**待解问题**:
判断下列三项陈述是否与下面这篇论《废都》《白鹿原》性叙述的文本相符,逐项答“是”或“否”,并照录文本中起决定作用的字句。
(a)文本提到的执着于乡土写作的中年作家包括贾平凹和陈忠实。
(b)文本认为,性在1950年代作家笔下只是单纯谋取快感的消费品。
(c)文本称陈忠实为精英知识分子量身打造了一个性神话。

**所给文本**:
• • • • •

论《废都》《白鹿原》性叙述中的性别政治*①

2013-04-11 18:40:48刘传霞
关键词:废都田小娥陈忠实

刘传霞

( 济南大学 文学院,山东 济南,250002 )

论《废都》《白鹿原》性叙述中的性别政治*①

刘传霞

( 济南大学 文学院,山东 济南,250002 )

1990年代以来活跃在性叙述行列中的作家,除了钟情于都市生活的青年作家,还有贾平凹、陈忠实等执着于乡土写作的中年作家。贾平凹为那些深陷在消费文化“废都”里、而且被消费文化“废掉”了政治话语权力的精英知识分子或者说男性文化英雄量身打造了一个性神话;陈忠实在“白鹿原”上为践行传统儒家文化的仁人君子建造了一座性道德丰碑。与1960-1980年代出生的青年作家相比,性在1950年代作家笔下牵连着更多的历史与现实,绝不仅仅是单纯谋取快感的消费品,而是历史与文化的多重象喻。不过,他们的作品也沾染了消费文化时代的性狂欢印记,其笔下的性叙述也透露着男权文化的性别政治。

• • • • •

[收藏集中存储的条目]

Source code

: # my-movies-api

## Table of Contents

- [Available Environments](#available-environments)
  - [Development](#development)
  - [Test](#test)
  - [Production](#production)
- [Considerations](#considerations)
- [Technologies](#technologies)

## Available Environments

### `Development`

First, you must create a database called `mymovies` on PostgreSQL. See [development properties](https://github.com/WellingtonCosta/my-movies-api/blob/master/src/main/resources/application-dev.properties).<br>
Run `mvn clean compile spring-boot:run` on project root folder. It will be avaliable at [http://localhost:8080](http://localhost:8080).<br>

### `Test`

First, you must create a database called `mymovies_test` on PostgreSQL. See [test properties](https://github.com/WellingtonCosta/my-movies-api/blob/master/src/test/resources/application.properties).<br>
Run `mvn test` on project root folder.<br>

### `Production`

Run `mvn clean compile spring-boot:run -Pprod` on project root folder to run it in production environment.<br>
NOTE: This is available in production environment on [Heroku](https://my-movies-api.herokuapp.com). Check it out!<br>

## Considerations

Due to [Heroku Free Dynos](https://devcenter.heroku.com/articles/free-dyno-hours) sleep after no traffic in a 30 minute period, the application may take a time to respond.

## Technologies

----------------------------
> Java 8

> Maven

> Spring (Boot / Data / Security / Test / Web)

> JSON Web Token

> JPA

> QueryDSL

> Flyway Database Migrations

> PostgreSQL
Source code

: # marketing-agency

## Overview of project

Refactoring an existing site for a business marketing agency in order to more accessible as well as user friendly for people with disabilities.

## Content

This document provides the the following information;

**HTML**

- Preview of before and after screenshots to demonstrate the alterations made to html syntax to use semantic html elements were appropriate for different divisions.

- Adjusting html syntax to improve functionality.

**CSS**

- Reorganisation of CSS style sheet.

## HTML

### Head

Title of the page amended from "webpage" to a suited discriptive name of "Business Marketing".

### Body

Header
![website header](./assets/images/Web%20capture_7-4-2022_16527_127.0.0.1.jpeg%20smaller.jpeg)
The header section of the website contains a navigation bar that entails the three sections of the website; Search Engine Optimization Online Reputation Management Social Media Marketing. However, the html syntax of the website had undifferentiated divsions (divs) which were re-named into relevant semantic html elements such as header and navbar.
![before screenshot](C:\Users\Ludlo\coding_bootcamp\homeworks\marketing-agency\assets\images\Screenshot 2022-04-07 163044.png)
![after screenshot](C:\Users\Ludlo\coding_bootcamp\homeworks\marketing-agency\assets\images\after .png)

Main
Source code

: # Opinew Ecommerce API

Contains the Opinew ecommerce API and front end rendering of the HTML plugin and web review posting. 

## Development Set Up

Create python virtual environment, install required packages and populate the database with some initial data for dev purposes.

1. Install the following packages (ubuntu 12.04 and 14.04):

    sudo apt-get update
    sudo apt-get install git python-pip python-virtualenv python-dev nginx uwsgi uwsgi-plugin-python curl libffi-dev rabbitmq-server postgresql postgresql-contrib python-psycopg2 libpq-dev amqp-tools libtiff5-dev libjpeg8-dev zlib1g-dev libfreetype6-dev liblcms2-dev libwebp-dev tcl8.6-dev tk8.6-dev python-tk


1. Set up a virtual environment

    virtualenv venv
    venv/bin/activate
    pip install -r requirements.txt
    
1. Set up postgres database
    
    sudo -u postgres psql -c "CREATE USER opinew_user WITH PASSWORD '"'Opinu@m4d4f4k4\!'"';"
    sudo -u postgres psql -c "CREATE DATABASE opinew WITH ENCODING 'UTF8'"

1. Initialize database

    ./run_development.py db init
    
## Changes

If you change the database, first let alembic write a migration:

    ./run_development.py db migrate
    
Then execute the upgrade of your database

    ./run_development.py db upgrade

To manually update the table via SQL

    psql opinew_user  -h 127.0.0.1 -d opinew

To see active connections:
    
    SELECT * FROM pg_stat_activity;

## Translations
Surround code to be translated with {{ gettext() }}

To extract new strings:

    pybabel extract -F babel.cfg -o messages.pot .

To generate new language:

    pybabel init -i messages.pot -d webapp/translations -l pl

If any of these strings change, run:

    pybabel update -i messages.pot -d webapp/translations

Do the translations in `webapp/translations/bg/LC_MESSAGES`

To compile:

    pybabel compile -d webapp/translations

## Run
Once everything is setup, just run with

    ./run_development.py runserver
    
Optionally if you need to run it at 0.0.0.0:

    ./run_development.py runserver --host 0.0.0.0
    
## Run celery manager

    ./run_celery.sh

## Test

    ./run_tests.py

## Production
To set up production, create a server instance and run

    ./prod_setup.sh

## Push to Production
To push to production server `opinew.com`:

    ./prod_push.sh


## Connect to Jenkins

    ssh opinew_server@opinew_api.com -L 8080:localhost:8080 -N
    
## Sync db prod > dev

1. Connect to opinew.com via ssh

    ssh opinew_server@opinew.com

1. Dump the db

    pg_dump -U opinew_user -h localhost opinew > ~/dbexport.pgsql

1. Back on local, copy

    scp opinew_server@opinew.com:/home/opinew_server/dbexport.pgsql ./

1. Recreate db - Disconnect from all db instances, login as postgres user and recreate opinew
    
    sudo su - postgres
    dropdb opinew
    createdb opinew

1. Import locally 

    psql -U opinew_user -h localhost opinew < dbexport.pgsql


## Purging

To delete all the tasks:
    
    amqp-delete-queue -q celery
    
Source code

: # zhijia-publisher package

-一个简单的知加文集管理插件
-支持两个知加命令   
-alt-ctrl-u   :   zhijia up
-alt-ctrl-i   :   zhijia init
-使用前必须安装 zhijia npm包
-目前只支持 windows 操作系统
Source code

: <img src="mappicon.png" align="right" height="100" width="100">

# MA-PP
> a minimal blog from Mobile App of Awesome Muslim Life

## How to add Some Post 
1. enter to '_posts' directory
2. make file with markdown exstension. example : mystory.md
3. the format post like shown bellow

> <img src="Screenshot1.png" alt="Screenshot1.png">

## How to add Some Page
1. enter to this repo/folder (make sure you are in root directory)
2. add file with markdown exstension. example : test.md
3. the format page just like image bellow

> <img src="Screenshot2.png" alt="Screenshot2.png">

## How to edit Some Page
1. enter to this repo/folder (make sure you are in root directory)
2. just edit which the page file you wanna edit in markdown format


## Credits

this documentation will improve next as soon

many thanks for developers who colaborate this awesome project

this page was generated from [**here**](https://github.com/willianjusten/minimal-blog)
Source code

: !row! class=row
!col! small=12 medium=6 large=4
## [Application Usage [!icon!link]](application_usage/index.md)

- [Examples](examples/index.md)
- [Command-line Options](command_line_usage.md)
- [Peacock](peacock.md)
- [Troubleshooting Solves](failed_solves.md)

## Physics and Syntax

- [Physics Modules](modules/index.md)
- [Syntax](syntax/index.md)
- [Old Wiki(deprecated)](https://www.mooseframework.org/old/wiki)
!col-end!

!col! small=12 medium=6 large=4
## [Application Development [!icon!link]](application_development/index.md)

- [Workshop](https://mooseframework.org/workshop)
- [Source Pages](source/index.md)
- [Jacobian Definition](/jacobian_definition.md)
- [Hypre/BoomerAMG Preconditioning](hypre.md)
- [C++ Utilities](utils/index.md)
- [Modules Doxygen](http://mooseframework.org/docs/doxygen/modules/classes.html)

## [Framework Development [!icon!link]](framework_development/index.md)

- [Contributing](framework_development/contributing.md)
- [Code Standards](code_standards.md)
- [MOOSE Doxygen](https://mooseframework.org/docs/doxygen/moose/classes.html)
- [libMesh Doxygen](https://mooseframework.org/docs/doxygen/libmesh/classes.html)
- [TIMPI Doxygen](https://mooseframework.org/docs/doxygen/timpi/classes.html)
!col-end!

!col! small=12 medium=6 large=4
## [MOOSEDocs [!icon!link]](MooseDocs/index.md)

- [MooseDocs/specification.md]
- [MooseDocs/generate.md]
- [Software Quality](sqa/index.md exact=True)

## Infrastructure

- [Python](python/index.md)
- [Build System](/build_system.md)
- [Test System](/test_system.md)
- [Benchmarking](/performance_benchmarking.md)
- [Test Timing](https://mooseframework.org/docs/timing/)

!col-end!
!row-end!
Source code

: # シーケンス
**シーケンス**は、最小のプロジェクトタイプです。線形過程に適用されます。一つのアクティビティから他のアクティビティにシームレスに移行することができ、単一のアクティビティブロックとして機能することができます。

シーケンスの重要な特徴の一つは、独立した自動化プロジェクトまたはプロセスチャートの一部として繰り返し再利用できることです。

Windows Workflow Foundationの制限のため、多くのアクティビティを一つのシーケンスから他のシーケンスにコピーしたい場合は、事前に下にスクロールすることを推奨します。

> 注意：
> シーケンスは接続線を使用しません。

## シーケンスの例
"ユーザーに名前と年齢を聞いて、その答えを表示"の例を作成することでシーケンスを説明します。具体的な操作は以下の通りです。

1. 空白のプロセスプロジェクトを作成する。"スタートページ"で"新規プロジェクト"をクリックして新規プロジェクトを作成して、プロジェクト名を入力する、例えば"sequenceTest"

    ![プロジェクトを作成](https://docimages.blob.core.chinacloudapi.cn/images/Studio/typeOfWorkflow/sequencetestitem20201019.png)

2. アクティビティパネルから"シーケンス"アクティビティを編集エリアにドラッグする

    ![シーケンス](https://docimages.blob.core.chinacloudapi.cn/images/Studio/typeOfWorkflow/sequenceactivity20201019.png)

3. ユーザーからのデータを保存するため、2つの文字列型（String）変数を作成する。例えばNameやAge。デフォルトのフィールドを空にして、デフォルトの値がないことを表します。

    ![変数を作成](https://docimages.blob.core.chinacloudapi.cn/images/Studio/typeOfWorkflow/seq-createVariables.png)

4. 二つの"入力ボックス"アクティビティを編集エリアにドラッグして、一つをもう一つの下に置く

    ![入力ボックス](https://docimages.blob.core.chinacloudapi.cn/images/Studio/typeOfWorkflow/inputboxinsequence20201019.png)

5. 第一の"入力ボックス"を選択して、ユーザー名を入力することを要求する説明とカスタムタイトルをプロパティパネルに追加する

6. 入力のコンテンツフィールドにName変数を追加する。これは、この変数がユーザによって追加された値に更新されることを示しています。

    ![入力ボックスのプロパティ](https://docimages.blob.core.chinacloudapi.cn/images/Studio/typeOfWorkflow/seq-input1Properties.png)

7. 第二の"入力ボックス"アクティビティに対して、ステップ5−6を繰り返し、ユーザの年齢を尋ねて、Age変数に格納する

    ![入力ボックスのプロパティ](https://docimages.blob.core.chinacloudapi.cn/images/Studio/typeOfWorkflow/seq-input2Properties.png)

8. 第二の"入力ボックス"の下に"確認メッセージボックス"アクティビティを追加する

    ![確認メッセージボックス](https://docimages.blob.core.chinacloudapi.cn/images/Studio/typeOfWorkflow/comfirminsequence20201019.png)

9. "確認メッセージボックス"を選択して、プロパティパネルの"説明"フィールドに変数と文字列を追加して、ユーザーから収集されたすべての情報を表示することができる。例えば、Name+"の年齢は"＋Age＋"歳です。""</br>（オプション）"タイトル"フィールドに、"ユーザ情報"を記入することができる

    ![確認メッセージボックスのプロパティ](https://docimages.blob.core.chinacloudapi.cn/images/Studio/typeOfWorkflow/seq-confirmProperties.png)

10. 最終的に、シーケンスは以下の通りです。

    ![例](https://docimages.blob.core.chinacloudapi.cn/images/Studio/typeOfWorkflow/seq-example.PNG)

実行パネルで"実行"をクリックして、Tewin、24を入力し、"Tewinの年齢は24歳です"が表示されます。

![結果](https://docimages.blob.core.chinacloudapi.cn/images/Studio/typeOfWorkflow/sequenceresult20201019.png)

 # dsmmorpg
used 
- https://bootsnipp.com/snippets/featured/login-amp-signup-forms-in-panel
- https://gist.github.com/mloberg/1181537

• • • • •

**书面解答**:
(a)是。依据:「还有贾平凹、陈忠实等执着于乡土写作的中年作家」。
(b)否。依据:「绝不仅仅是单纯谋取快感的消费品,而是历史与文化的多重象喻」。
(c)否。依据:「陈忠实在“白鹿原”上为践行传统儒家文化的仁人君子建造了一座性道德丰碑」。